New primitive armadillo
Besides Guabirotuba, there are only four other geological formations in Brazil known to have vertebrate Paleogene fossils, from the geological period between 66 and 23 million years ago: Maria Farinha, in Pernambuco, with materials from between 66 and 56 million years ago; Itaboraí, in Rio de Janeiro (56 to 48 million years); Entre-Córregos, in Minas Gerais (35 to 30 million years); and Tremembé, in the Taubaté basin in São Paulo (28 to 16 million years). But only remains of mammals from the Paleogene period were found in Itaboraí and Tremembé. Consequently, in chronological terms, the Curitiba fossils represent an intermediate age with regard to the extinct fauna found in these two formations. “The mammals at Guabirotuba are slightly younger than those at Itaboraí and a bit older than those from Tremembé,” states Sedor. “They are extremely important for understanding the evolution of some mammal lineages in South America.”
The new species of mammal in the Xenarthra superorder discovered in Paraná was named Proeocoleophorus carlinii because it appears to be an older, earlier form of Eocoleophorus, an extinct genus of primitive armadillo originally found in the Taubaté region. Sedor and Dias hope to identify other similar cases when they compare fossils from the Itaboraí, Tremembé, and Guabirotuba formations, which are located in basins in the southeast of the country that resulted from the so-called southeastern Brazil continental rift. This rupture generated a number of faults that produced a set of valleys approximately 100 kilometers (km) wide that stretch for nearly 1000 km from the coast of Paraná to Rio de Janeiro, passing through Curitiba and São Paulo.
The comparative studies of the vertebrates will not be limited to mammals.
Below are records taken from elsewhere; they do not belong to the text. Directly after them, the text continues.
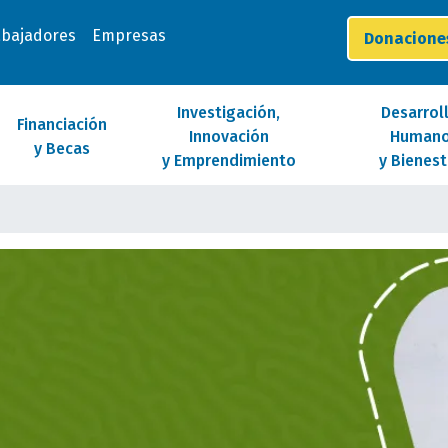
abajadores
Empresas
Donacion
Investigación,
Desarrol
Financiación
Innovación
Human
y Becas
y Emprendimiento
y Bienest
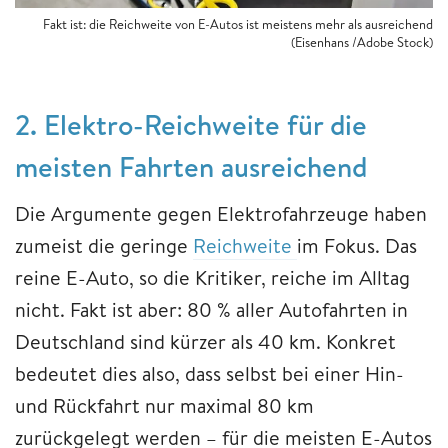
Fakt ist: die Reichweite von E-Autos ist meistens mehr als ausreichend
(Eisenhans /Adobe Stock)
2. Elektro-Reichweite für die
meisten Fahrten ausreichend
Die Argumente gegen Elektrofahrzeuge haben
zumeist die geringe
Reichweite
im Fokus. Das
reine E-Auto, so die Kritiker, reiche im Alltag
nicht. Fakt ist aber: 80 % aller Autofahrten in
Deutschland sind kürzer als 40 km. Konkret
bedeutet dies also, dass selbst bei einer Hin-
und Rückfahrt nur maximal 80 km
zurückgelegt werden – für die meisten E-Autos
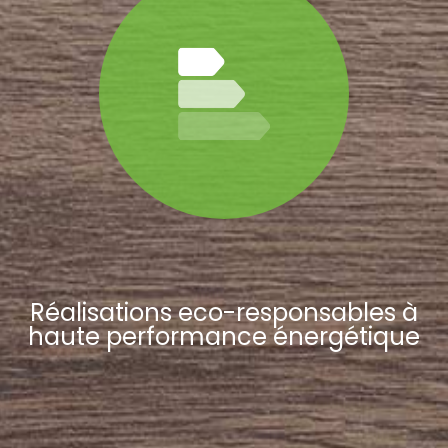
Réalisations eco-responsables à
haute performance énergétique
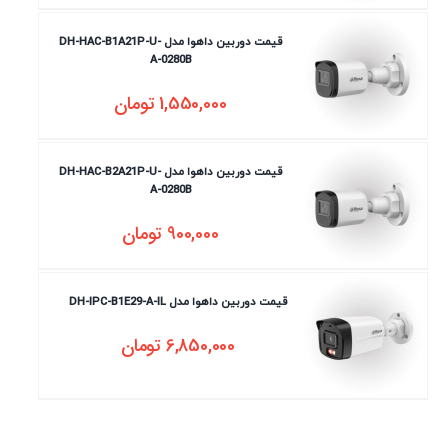
قیمت دوربین داهوا مدل DH-HAC-B1A21P-U-
A-0280B
1,550,000
تومان
قیمت دوربین داهوا مدل DH-HAC-B2A21P-U-
A-0280B
900,000
تومان
قیمت دوربین داهوا مدل DH-IPC-B1E29-A-IL
6,850,000
تومان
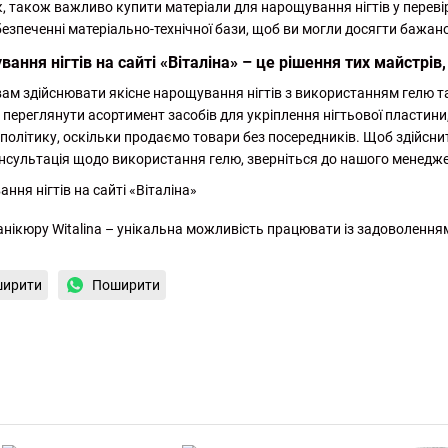
 також важливо купити матеріали для нарощування нігтів у переві
езпеченні матеріально-технічної бази, щоб ви могли досягти бажан
ання нігтів на сайті «Віталіна» – це рішення тих майстрів,
м здійснювати якісне нарощування нігтів з використанням гелю та
 переглянути асортимент засобів для укріплення нігтьової пластини
ву політику, оскільки продаємо товари без посередників. Щоб здійс
онсультація щодо використання гелю, зверніться до нашого менедж
нікюру Witalina – унікальна можливість працювати із задоволення
ирити
Поширити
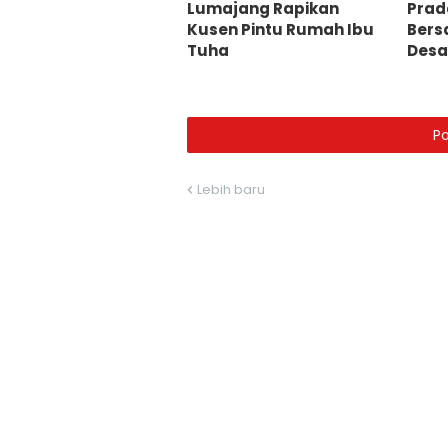
Lumajang Rapikan
Prad
Kusen Pintu Rumah Ibu
Bers
Tuha
Desa
P
Lebih baru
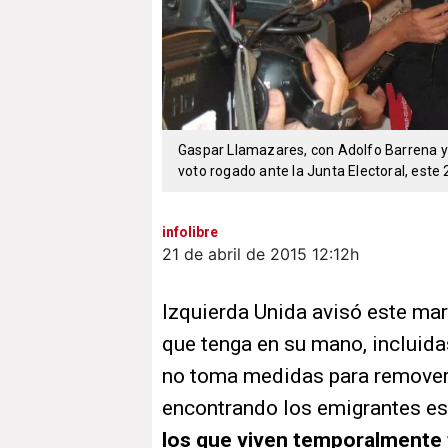
Gaspar Llamazares, con Adolfo Barrena y 
voto rogado ante la Junta Electoral, este 
infolibre
21 de abril de 2015
12:12h
Izquierda Unida avisó este ma
que tenga en su mano, incluid
no toma medidas para remover 
encontrando los emigrantes e
los que viven temporalmente f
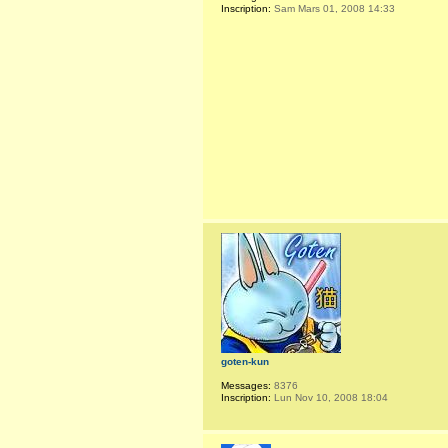
Inscription:
Sam Mars 01, 2008 14:33
goten-kun
Messages:
8376
Inscription:
Lun Nov 10, 2008 18:04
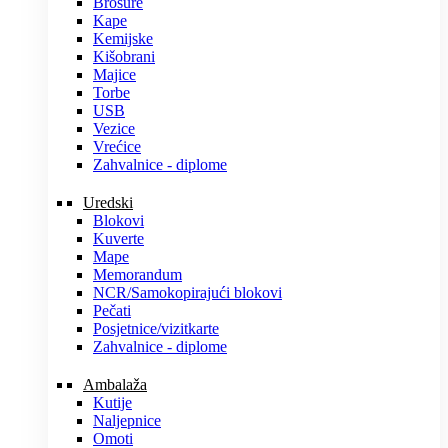
Brošure
Kape
Kemijske
Kišobrani
Majice
Torbe
USB
Vezice
Vrećice
Zahvalnice - diplome
Uredski
Blokovi
Kuverte
Mape
Memorandum
NCR/Samokopirajući blokovi
Pečati
Posjetnice/vizitkarte
Zahvalnice - diplome
Ambalaža
Kutije
Naljepnice
Omoti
In partnership with colleagues from Paraná, the paleontologist Herculano Alvarenga, founder and director of the Natural History Museum of Taubaté, will examine the fossils of the “terror bird” found in Curitiba. “They really found a Phorusrhacidae,” explains Alvarenga, a specialist in bird fossils. “It is smaller than our Paraphysornis, but it might be the first specimen of a ‘terror bird’ that lived during the Eocene [an epoch between 55 and 36 million years ago].” The paleontologist discovered a nearly complete skeleton of Paraphysornis and described the species, a 2-meter-tall predator that terrorized the Paraíba valley with its hook-shaped beak 23 million years ago.
Scientific article
SEDOR. F. A. et al. A new South American paleogene land mammal fauna, Guabirotuba formation (Southern Brazil). Journal of Mammalian Evolution. V. 24, No. 1, p. 39-55. Mar. 2017.